Online reviews of services and products are meant to give other consumers a quick idea of their quality. Though helpful in most cases, new research has pointed towards the possible disadvantages of becoming heavily reliant on reviews. The team behind a recent study discovered that consumers will often prefer a product with more reviews, regardless of its rating. The results of this fascinating study are published in Psychological Science.
Led by Derek Powell of Stanford University, the team sought to analyze the way people used reviews and ratings to choose products. They worked off real-world data showing that review numbers were not indicative of the true quality of a product. “It’s extremely common for websites and apps to display the average score of a product along with the number of reviews. Our research suggests that, in some cases, people might take this information and make systematically bad decisions with it,” explained Powell.

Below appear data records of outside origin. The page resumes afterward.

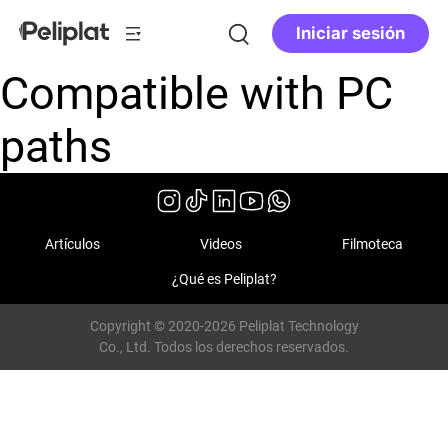
Iniciar sesión
Compatible with PC
paths
Artículos
Videos
Filmoteca
¿Qué es Peliplat?
Copyright © 2020-2026 Peliplat Technology
Co., Ltd. Todos los derechos reservados.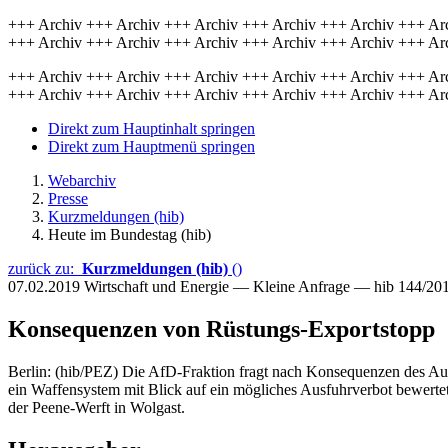
+++ Archiv +++ Archiv +++ Archiv +++ Archiv +++ Archiv +++ Ar
+++ Archiv +++ Archiv +++ Archiv +++ Archiv +++ Archiv +++ Ar
+++ Archiv +++ Archiv +++ Archiv +++ Archiv +++ Archiv +++ Ar
+++ Archiv +++ Archiv +++ Archiv +++ Archiv +++ Archiv +++ Ar
Direkt zum Hauptinhalt springen
Direkt zum Hauptmenü springen
Webarchiv
Presse
Kurzmeldungen (hib)
Heute im Bundestag (hib)
zurück zu:
Kurzmeldungen (hib)
()
07.02.2019
Wirtschaft und Energie — Kleine Anfrage — hib 144/20
Konsequenzen von Rüstungs-Exportstopp
Berlin: (hib/PEZ) Die AfD-Fraktion fragt nach Konsequenzen des A
ein Waffensystem mit Blick auf ein mögliches Ausfuhrverbot bewertet
der Peene-Werft in Wolgast.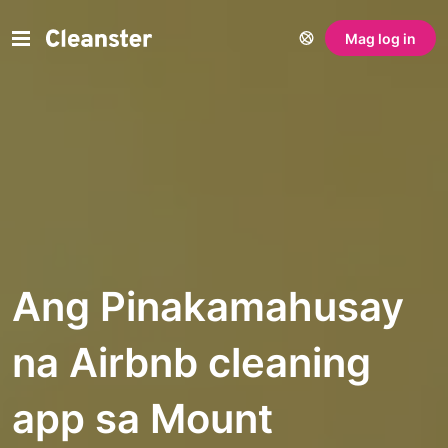
Mag log in
Ang Pinakamahusay
na Airbnb cleaning
app sa Mount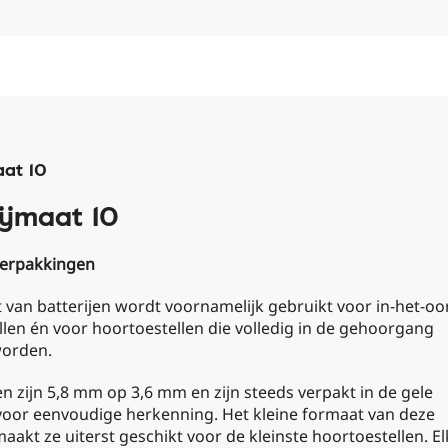
aat 10
ijmaat 10
verpakkingen
 van batterijen wordt voornamelijk gebruikt voor in-het-oo
len én voor hoortoestellen die volledig in de gehoorgang
worden.
en zijn 5,8 mm op 3,6 mm en zijn steeds verpakt in de gele
voor eenvoudige herkenning. Het kleine formaat van deze
maakt ze uiterst geschikt voor de kleinste hoortoestellen. E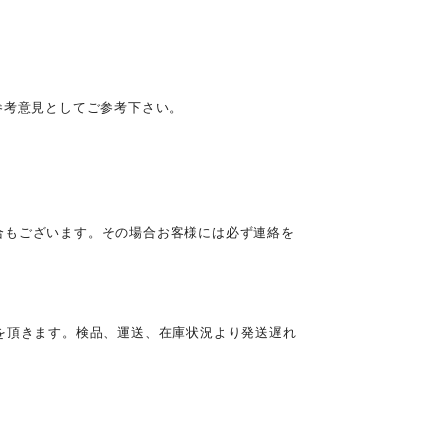
参考意見としてご参考下さい。
合もございます。その場合お客様には必ず連絡を
を頂きます。検品、運送、在庫状況より発送遅れ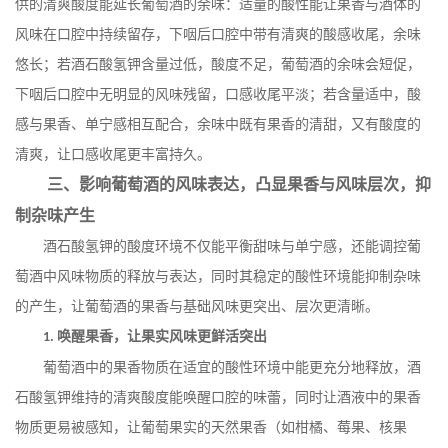
供的清爽酸度能延长葡萄酒的余味：适量的酸性能让果香与酒体的
风味在口腔中持续留存，下咽后口腔中带有清爽的酸感收尾，余味
悠长；若酒石酸氢钾含量过低，酸度不足，葡萄酒的余味会短促，
下咽后口腔中无明显的风味残留，口感收尾平淡；若含量适中，酸
感与果香、单宁感相互配合，余味中既有果香的清甜，又有酸度的
清爽，让口感收尾更丰富持久。
三、影响葡萄酒的风味表达，凸显果香与风味层次，抑
制杂味产生
酒石酸氢钾的酸度环境不仅能平衡甜味与单宁感，还能调控葡
萄酒中风味物质的释放与表达，同时其稳定的酸性环境能抑制杂味
的产生，让葡萄酒的果香与基础风味更突出、层次更清晰。
唤醒果香，让果实风味更鲜活突出
1.
葡萄酒中的果香物质在适宜的酸性环境中能更充分地释放，酒
石酸氢钾维持的清爽酸度能唤醒口腔的味蕾，同时让酒液中的果香
物质更易被感知，让葡萄果实的天然果香（如柑橘、莓果、核果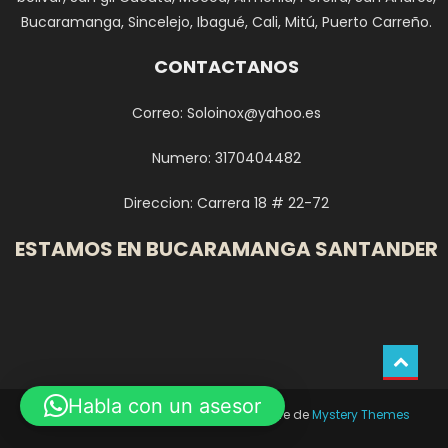
Bucaramanga, Sincelejo, Ibagué, Cali, Mitú, Puerto Carreño.
CONTACTANOS
Correo: Soloinox@yahoo.es
Numero: 3170404482
Direccion: Carrera 18 # 22-72
ESTAMOS EN BUCARAMANGA SANTANDER
Habla con un asesor
El punto del inoxidable
|
Tema: Easy Store de
Mystery Themes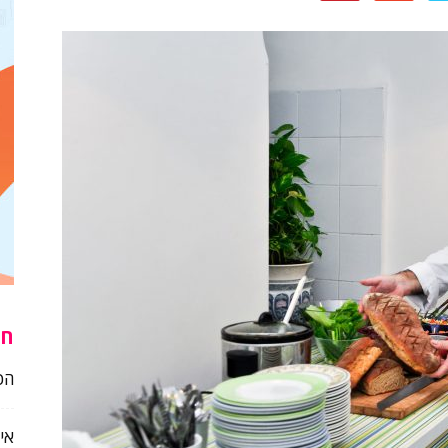
חו
הכל
אי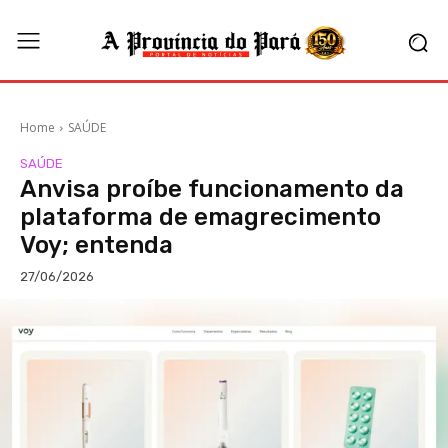
Home
SAÚDE
SAÚDE
Anvisa proíbe funcionamento da
plataforma de emagrecimento
Voy; entenda
27/06/2026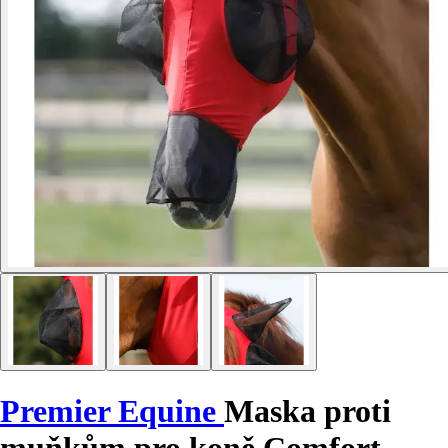
Premier Equine
Maska proti
muňkům pro koně Comfort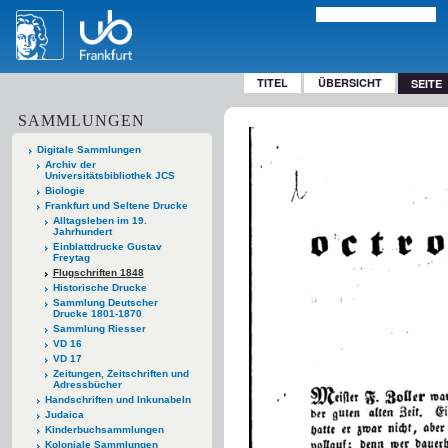
TITEL
ÜBERSICHT
SEITE
SAMMLUNGEN
Digitale Sammlungen
Archiv der
Universitätsbibliothek JCS
Biologie
Frankfurt und Seltene Drucke
Alltagsleben im 19.
Jahrhundert
Einblattdrucke Gustav
Freytag
Flugschriften 1848
Historische Drucke
Sammlung Deutscher
Drucke 1801-1870
Sammlung Riesser
VD 16
VD 17
Zeitungen, Zeitschriften und
Adressbücher
Handschriften und Inkunabeln
Judaica
Kinderbuchsammlungen
Koloniale Sammlungen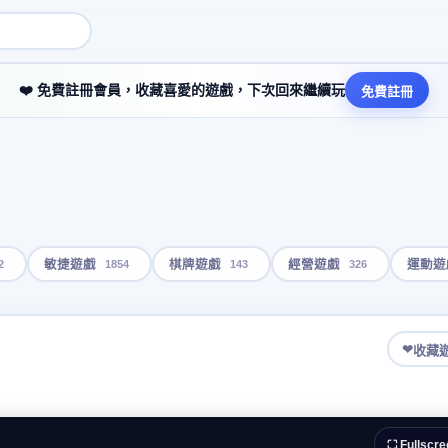
❤️ 免費註冊會員，收藏喜愛的遊戲，下次回來繼續玩
免費註冊
2
1854
143
326
敏捷遊戲
棋牌遊戲
經營遊戲
運動遊
❤
收藏
⛶ Fullscre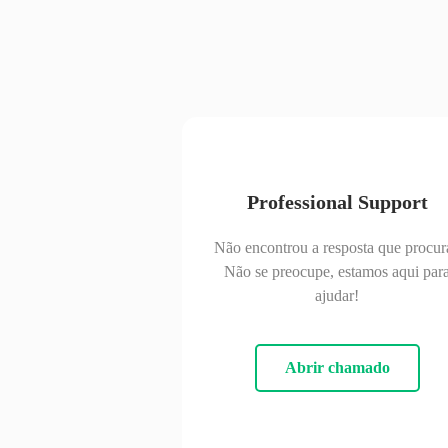
Professional Support
Não encontrou a resposta que procur
Não se preocupe, estamos aqui par
ajudar!
Abrir chamado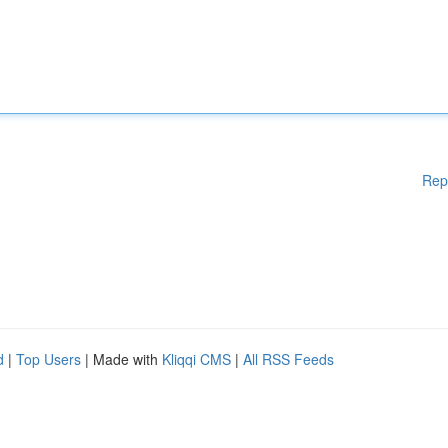
Rep
d
|
Top Users
| Made with
Kliqqi CMS
|
All RSS Feeds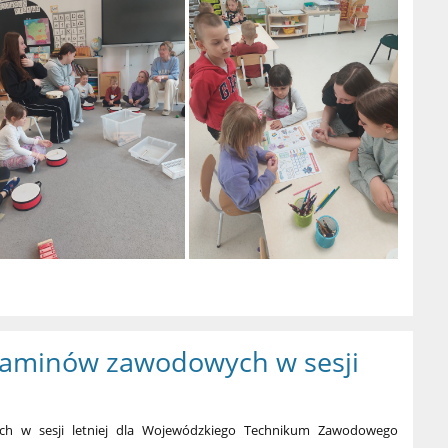
aminów zawodowych w sesji
 w sesji letniej dla Wojewódzkiego Technikum Zawodowego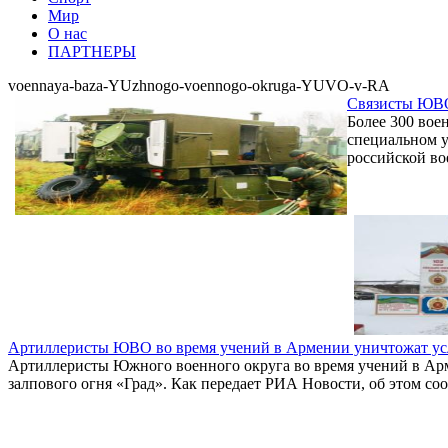
Мир
О нас
ПАРТНЕРЫ
voennaya-baza-YUzhnogo-voennogo-okruga-YUVO-v-RA
Связисты ЮВО 
Более 300 вое
специальном 
российской в
Артиллеристы ЮВО во время учений в Армении уничтожат усл
Артиллеристы Южного военного округа во время учений в Ар
залпового огня «Град». Как передает РИА Новости, об этом 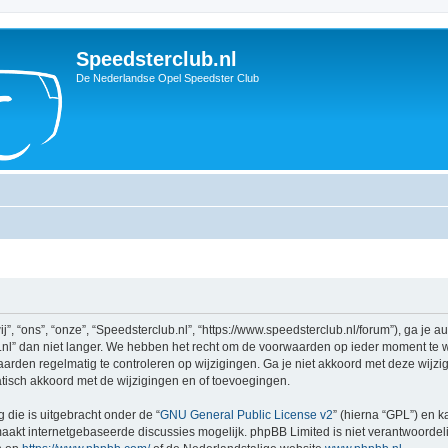
Speedsterclub.nl
De Nederlandse Opel Speedster Club
, “ons”, “onze”, “Speedsterclub.nl”, “https://www.speedsterclub.nl/forum”), ga je 
l” dan niet langer. We hebben het recht om de voorwaarden op ieder moment te wij
aarden regelmatig te controleren op wijzigingen. Ga je niet akkoord met deze wijzi
atisch akkoord met de wijzigingen en of toevoegingen.
 die is uitgebracht onder de “
GNU General Public License v2
” (hierna “GPL”) en
akt internetgebaseerde discussies mogelijk. phpBB Limited is niet verantwoordelij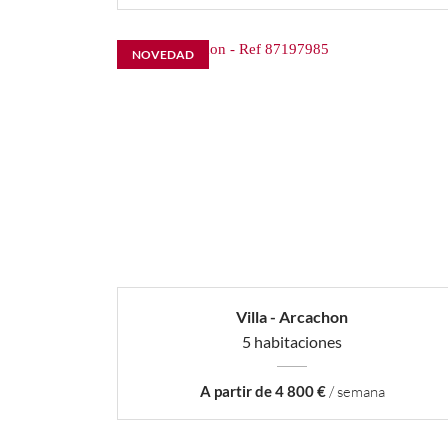
NOVEDAD
Villa - Arcachon
5 habitaciones
A partir de 4 800 €
/ semana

With this mind, they enlisted 132 adult participants in an online experiment to look at various phone cases, which were presented to them in pairs. Each phone had an average user rating and total number of reviews, and the phone cases with the greatest number of reviews were also the most-favored by the participants. This remained prevalent throughout the experiment, even when both phone cases had low ratings.
The second experiment yielded the same results. For this part of their study, the researchers collected reviews from Amazon.com and used that data to create a statistical model of how consumers should select products, then compared that model against the behavior of the participants. “Under certain conditions, people preferred a product with more reviews to one with fewer reviews even though the statistical model indicated that the latter was likely to be of higher quality than the former,” the researchers wrote. They further noted that the vast majority of people used review numbers as a gauge of the product’s popularity and quality separately from the product’s average rating.
In a statement to ScienceDaily.com, Powell commented that their findings speak heavily of both consumers and retailers. “Consumers try to use information about other people’s experiences to make good choices, and retailers have an incentive to steer consumers toward products they will be satisfied with. Our data suggest that retailers might need to rethink how reviews are presented and consumers might need to do more to educate themselves about how to use reviews to guide their choices,” said Powell. (Related: Internet being wildly polluted with fake reviews, fake complaints against local businesses.)
Essentially, making smart purchasing decisions should be based on more than just review number. Keep in mind that many of these reviews can be faked or bought or not speak about the quality of the product at all. Lots of research and careful consideration should be put into every purchase lest your wallet suffer from it.